# What this task involves
Leaving out the pictures, return each line of the entries from the first through the line with "middle pip: (285, 107)", and only those lines.

# Source records
-.-.-

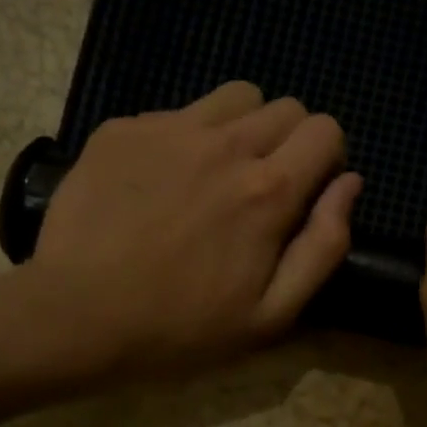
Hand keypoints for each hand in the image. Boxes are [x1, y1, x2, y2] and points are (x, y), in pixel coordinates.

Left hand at [29, 81, 360, 374]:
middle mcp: (225, 145)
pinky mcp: (123, 129)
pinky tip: (160, 183)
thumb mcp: (272, 315)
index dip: (326, 159)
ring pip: (234, 97)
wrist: (76, 317)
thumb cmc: (181, 329)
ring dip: (242, 127)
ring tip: (216, 174)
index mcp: (269, 191)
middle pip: (285, 107)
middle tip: (261, 190)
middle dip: (289, 142)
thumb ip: (323, 246)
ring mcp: (169, 129)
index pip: (326, 130)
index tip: (306, 192)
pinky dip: (184, 138)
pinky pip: (176, 113)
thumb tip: (350, 185)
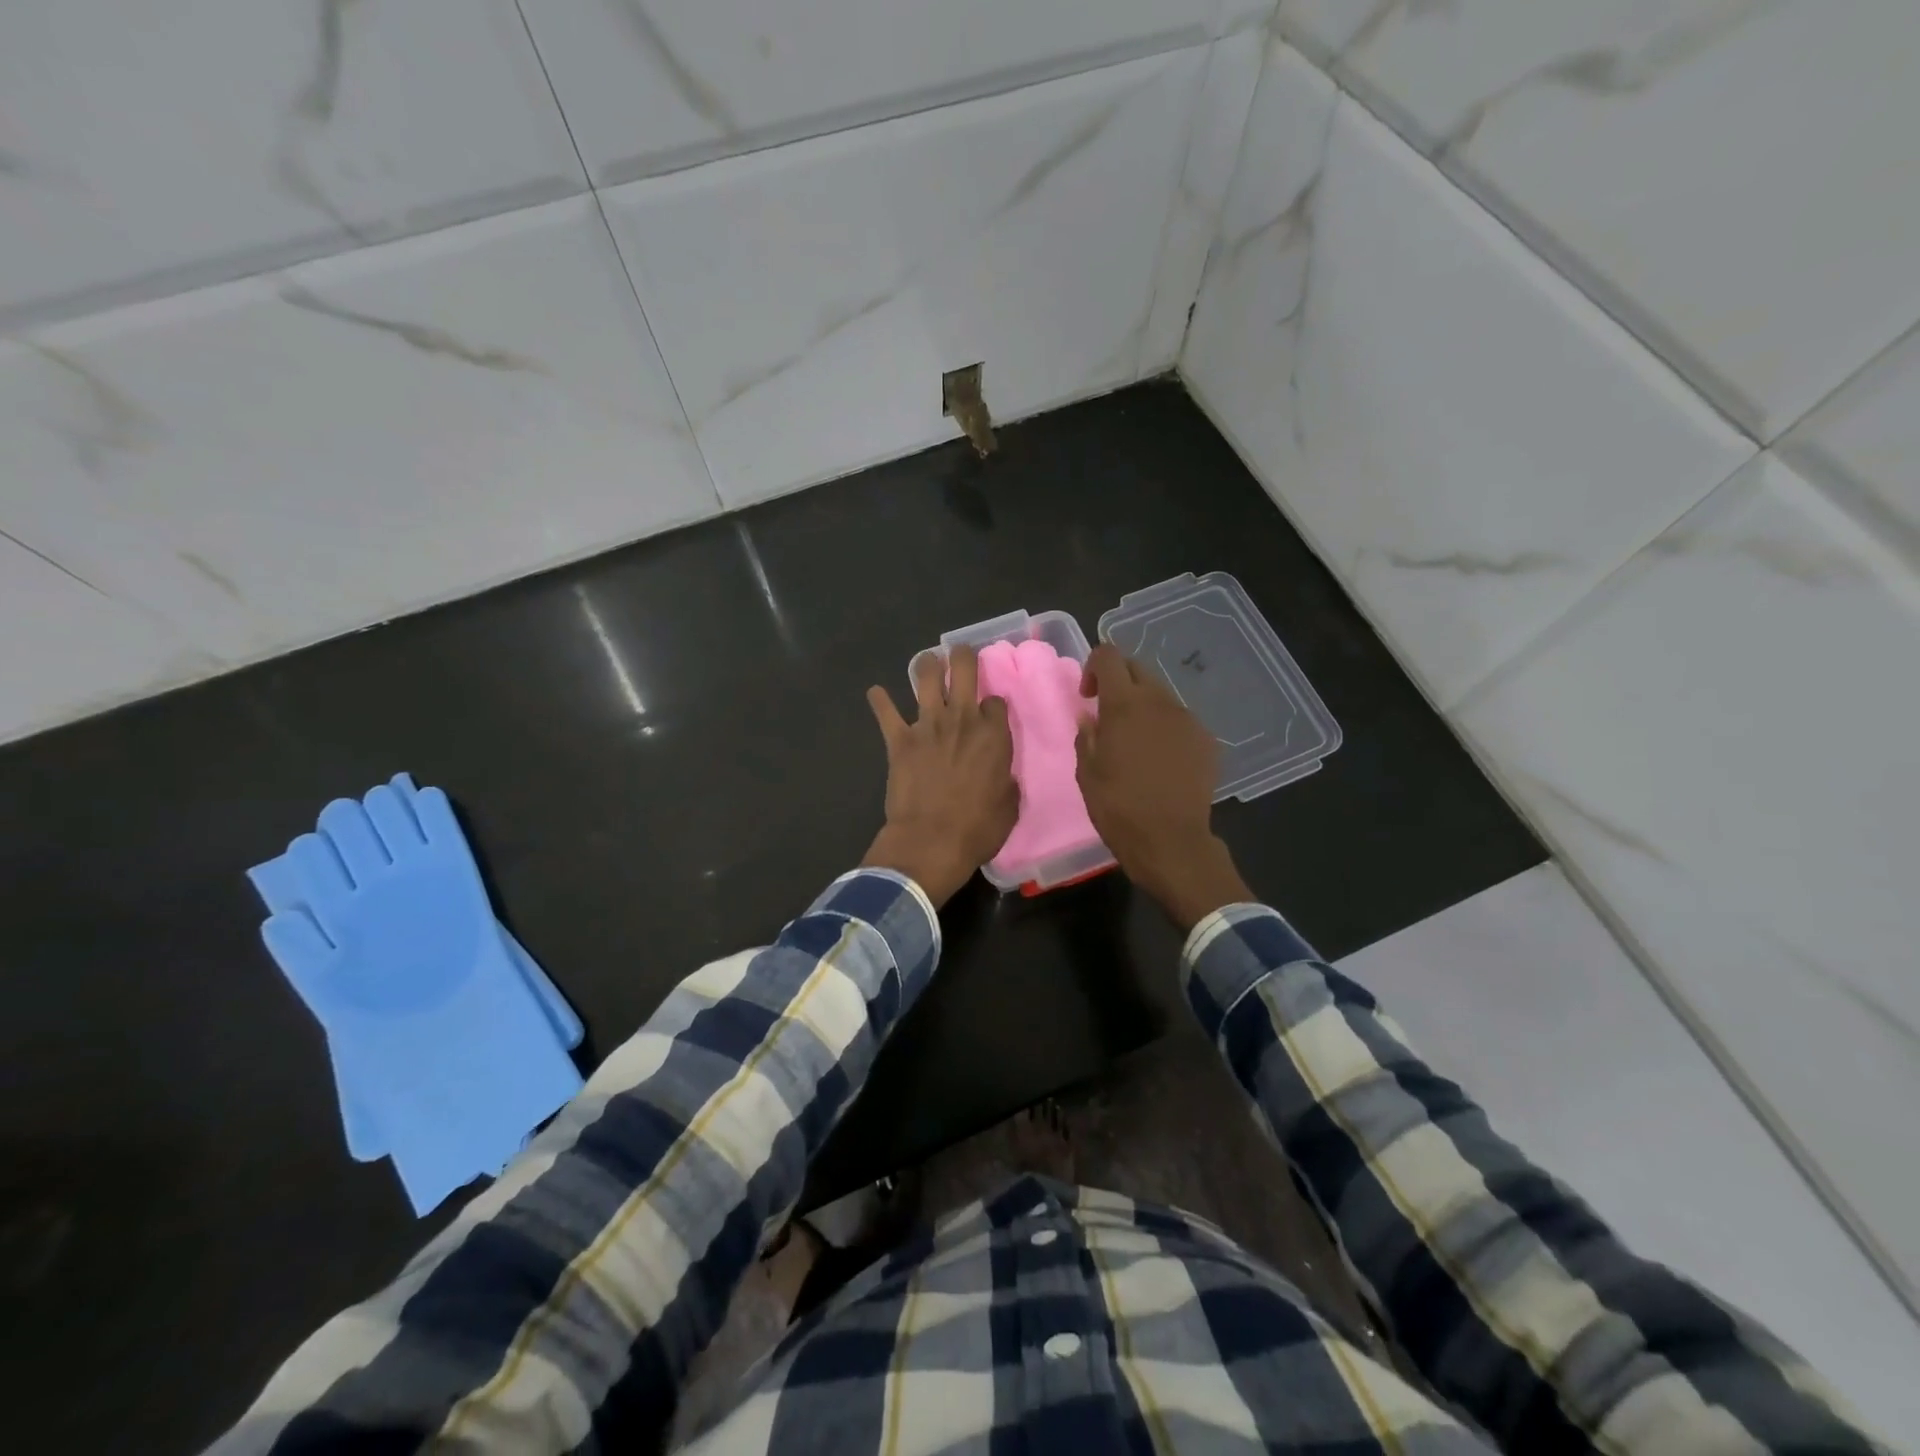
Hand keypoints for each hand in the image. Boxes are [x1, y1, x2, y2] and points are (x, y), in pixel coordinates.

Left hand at [863, 644, 1018, 906]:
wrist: (931, 841)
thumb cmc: (978, 829)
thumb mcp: (1009, 806)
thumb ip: (1005, 780)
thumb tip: (1000, 775)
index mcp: (994, 735)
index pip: (996, 700)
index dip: (993, 704)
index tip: (990, 712)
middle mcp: (963, 719)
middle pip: (964, 669)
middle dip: (963, 657)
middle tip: (961, 655)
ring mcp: (928, 725)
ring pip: (927, 677)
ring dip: (927, 664)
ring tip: (928, 661)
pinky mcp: (899, 739)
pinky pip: (886, 712)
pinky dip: (879, 701)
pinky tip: (875, 692)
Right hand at [1074, 645, 1250, 929]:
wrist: (1172, 841)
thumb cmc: (1119, 808)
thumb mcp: (1087, 774)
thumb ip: (1086, 736)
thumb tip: (1090, 716)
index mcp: (1124, 705)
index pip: (1108, 656)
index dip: (1094, 667)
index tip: (1088, 696)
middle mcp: (1159, 701)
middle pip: (1137, 668)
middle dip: (1119, 682)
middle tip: (1108, 715)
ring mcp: (1187, 719)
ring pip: (1160, 695)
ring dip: (1143, 706)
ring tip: (1136, 742)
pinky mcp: (1206, 740)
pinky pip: (1180, 720)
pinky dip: (1165, 727)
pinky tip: (1161, 760)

-.-.-

# Exercise answer
Hand keypoints for each hand in the image. Boxes are [x1, y1, x2, y2] and points are (x, y), in pixel coordinates.

Left hand at [29, 81, 360, 374]:
middle mcp: (225, 145)
pinky mcp: (123, 129)
pinky tip: (160, 183)
thumb mcp: (272, 315)
index dip: (326, 159)
ring pip: (234, 97)
wrist: (76, 317)
thumb cmc: (181, 329)
ring dip: (242, 127)
ring tip: (216, 174)
index mcp: (269, 191)
middle pip: (285, 107)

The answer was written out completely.